If I were writing this column in 2013, 2014 or 2015, I’d write about how staving off an upset against Princeton and battling a strong Mountaineers team for 40 minutes was a step in the right direction.

But that column doesn’t ring true in 2017. No matter the opponent, an exit in the round of 32 is not the result Notre Dame expected. Heck, just ask Brey.

“We’ve been used to getting to the second weekend — I think that’s why our guys are so crushed,” Brey said. “They really expected to go. I love that that’s part of the expectations within our program.”

Irish junior forward Bonzie Colson celebrates after making a shot during Notre Dame's 83-71 loss to West Virginia on Saturday at KeyBank Arena.
Irish junior forward Bonzie Colson implores the Irish crowd to cheer during Notre Dame’s 83-71 loss to West Virginia on Saturday at KeyBank Arena.


But at this stage of the game, at the end of year three, simply saying the season didn’t end the way the Irish expected doesn’t do anyone any good.

After a disappointing campaign, the best teams in the country look to next year. So should the Irish.

In fact, they don’t have to look much further than West Virginia. In 2015, Bob Huggins’ team advanced to the Sweet 16. Last year, the Mountaineers earned a No. 3 seed but fell in the first round to No. 14 seed Stephen F. Austin.

Saturday afternoon, West Virginia rebounded and is among the nation’s top-16 schools again.

So what does Notre Dame have to look forward to?

For starters, juniors Matt Farrell and Bonzie Colson will likely return, and with them, the offensive foundation for next year’s squad. Sophomore Rex Pflueger and freshman T.J. Gibbs — who both played valuable minutes throughout the season — will get bigger roles, with Pflueger likely continuing to start. Both junior Martinas Geben and senior Austin Torres return to the front court as well, and current high school senior D.J. Harvey could make a splash at wing.

Colson and Farrell will be the latest in a long line of senior duos, following in the footsteps of Pat Connaughton and Jerian Grant, Demetrius Jackson and Zach Auguste and now V.J. Beachem and Steve Vasturia.

Is that a team capable of making the Sweet 16? The Elite Eight? I wouldn’t count them out. Especially if Colson plays like he did tonight.

For the first time in a long time, Notre Dame faces a fork in the road — the same fork that every major basketball school faced at one point in its history: making the jump from good to great on a consistent basis.
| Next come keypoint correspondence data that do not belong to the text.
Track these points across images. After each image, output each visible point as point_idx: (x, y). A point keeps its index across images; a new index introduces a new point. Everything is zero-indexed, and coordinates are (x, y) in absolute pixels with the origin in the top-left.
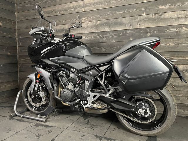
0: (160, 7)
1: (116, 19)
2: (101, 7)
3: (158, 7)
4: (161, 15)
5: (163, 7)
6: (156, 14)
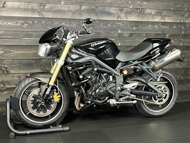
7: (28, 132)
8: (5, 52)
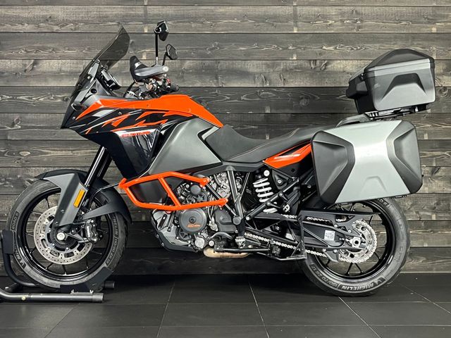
0: (324, 48)
1: (231, 62)
2: (194, 27)
3: (321, 48)
4: (326, 65)
5: (331, 48)
6: (318, 61)
7: (24, 297)
8: (32, 154)
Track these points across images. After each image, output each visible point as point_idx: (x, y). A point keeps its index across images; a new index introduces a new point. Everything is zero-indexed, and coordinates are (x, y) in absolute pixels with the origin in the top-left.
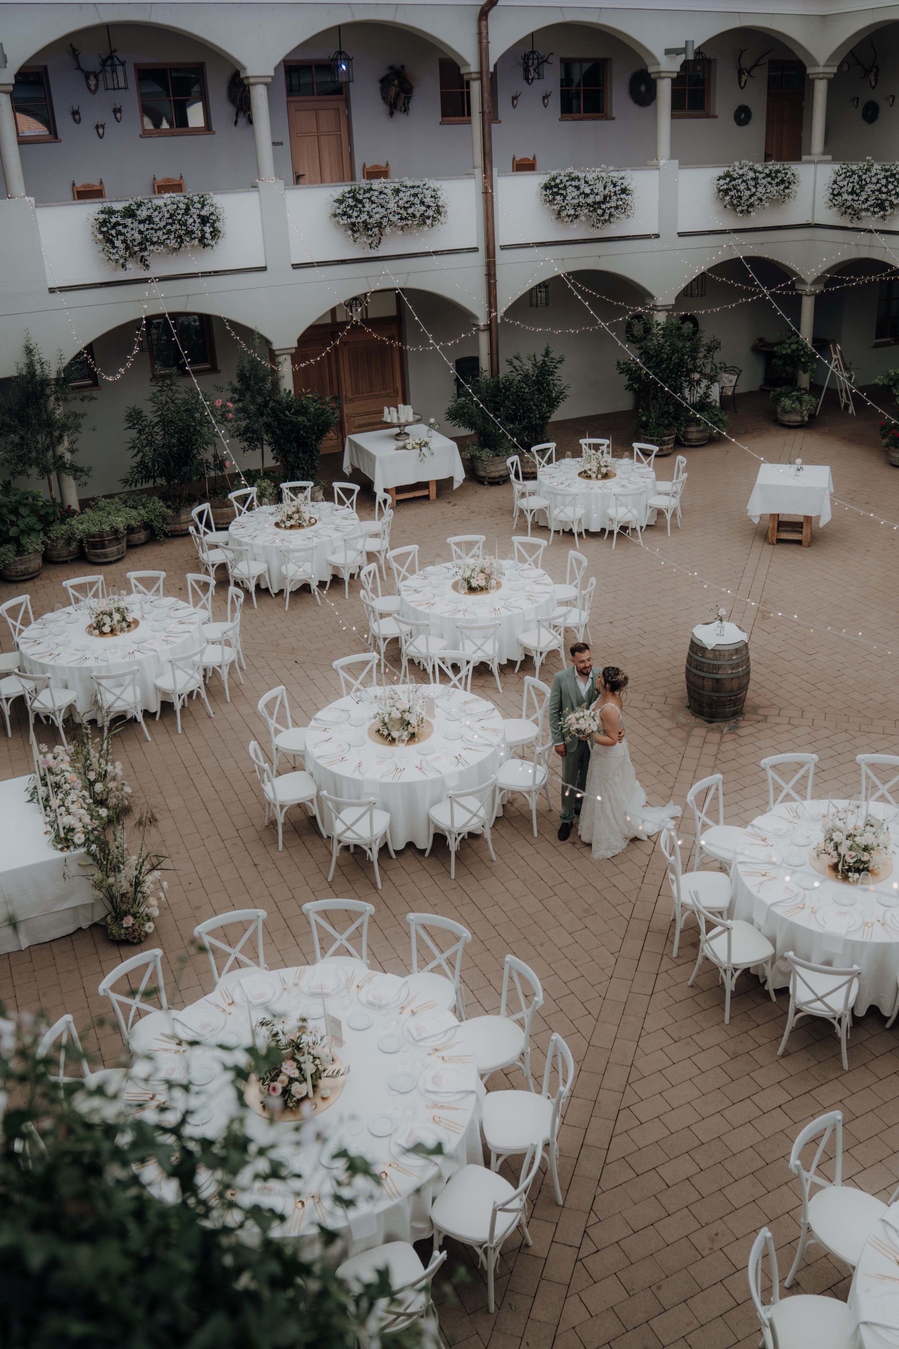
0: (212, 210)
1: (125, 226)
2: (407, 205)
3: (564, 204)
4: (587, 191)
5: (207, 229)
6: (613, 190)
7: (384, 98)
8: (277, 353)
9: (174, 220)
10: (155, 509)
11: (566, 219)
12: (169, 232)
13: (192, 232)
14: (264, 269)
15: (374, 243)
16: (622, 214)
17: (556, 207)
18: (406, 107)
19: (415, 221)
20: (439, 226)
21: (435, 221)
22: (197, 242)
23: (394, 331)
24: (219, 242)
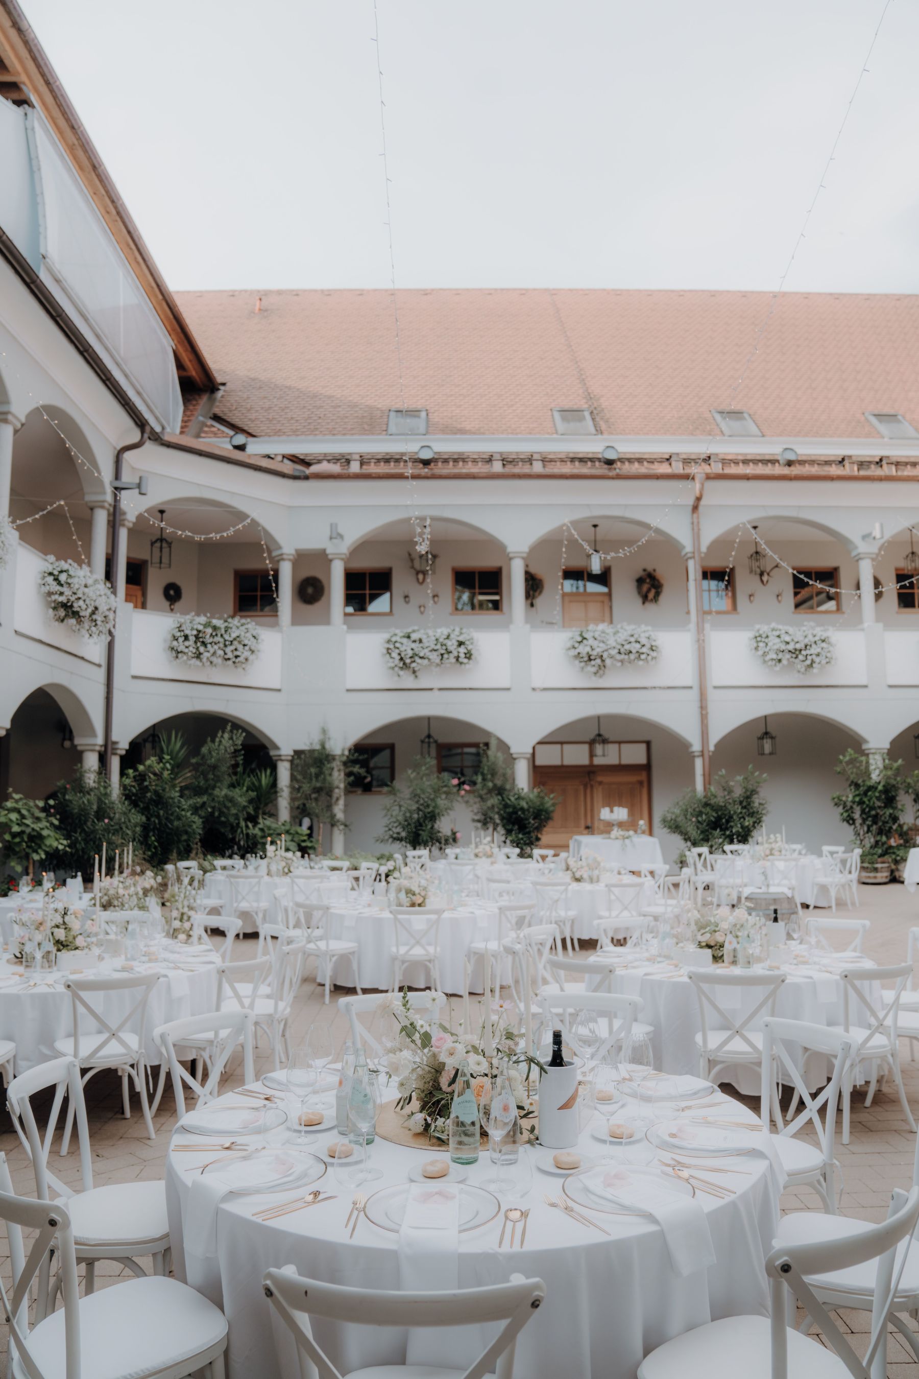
0: (468, 637)
1: (401, 644)
2: (624, 643)
3: (767, 650)
4: (787, 639)
5: (462, 651)
6: (813, 640)
7: (639, 592)
8: (514, 756)
9: (437, 643)
11: (770, 663)
12: (433, 651)
13: (451, 652)
14: (508, 689)
15: (598, 675)
16: (824, 662)
17: (760, 653)
18: (656, 598)
19: (632, 656)
20: (654, 662)
21: (649, 658)
22: (454, 660)
23: (643, 776)
24: (471, 662)
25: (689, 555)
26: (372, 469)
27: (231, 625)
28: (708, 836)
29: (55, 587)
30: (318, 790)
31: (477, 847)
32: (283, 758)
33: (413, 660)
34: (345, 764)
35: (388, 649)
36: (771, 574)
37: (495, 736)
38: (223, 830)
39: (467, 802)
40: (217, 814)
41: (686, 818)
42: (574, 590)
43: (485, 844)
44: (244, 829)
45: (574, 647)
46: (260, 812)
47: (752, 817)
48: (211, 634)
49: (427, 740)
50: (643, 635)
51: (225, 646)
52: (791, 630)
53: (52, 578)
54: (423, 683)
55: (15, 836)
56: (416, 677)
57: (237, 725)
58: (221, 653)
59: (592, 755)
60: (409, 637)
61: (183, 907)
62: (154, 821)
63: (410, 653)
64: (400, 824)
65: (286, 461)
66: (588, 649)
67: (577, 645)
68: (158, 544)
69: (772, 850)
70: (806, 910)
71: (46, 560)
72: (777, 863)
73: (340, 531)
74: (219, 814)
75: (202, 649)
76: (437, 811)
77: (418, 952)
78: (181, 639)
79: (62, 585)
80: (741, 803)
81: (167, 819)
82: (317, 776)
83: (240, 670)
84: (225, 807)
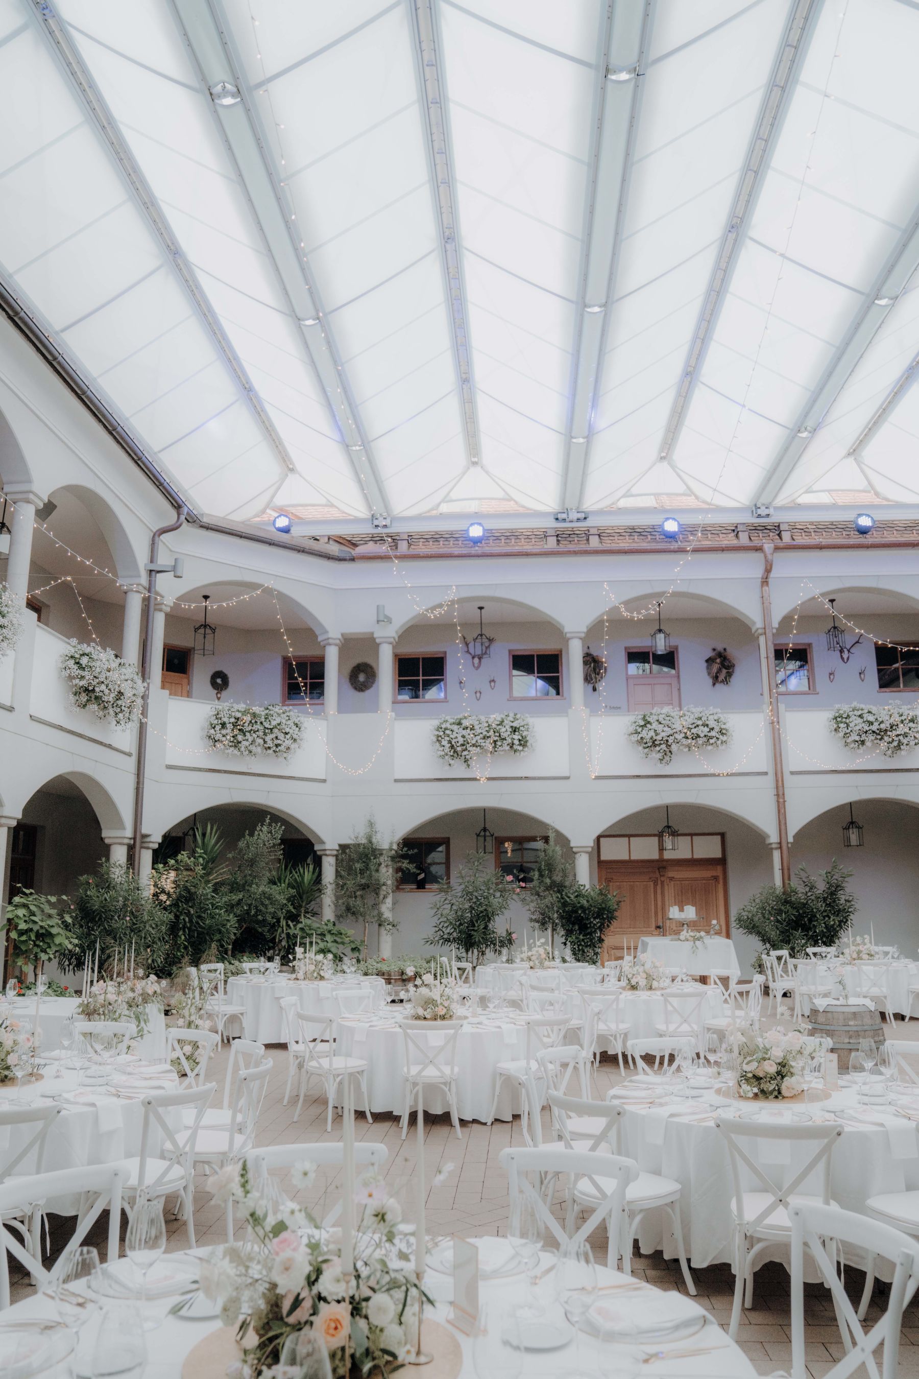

There are a lot of flash-in-the-pan teams come March — just ask Florida, who won it all two years in a row but then didn’t make the tournament the next two.

In the 2017-18 season, the Irish have the chance to prove they’re here to stay.

So it’s ironic that as the West Virginia band played “Take Me Home, Country Roads,” it is Notre Dame that now must find the place where it belongs.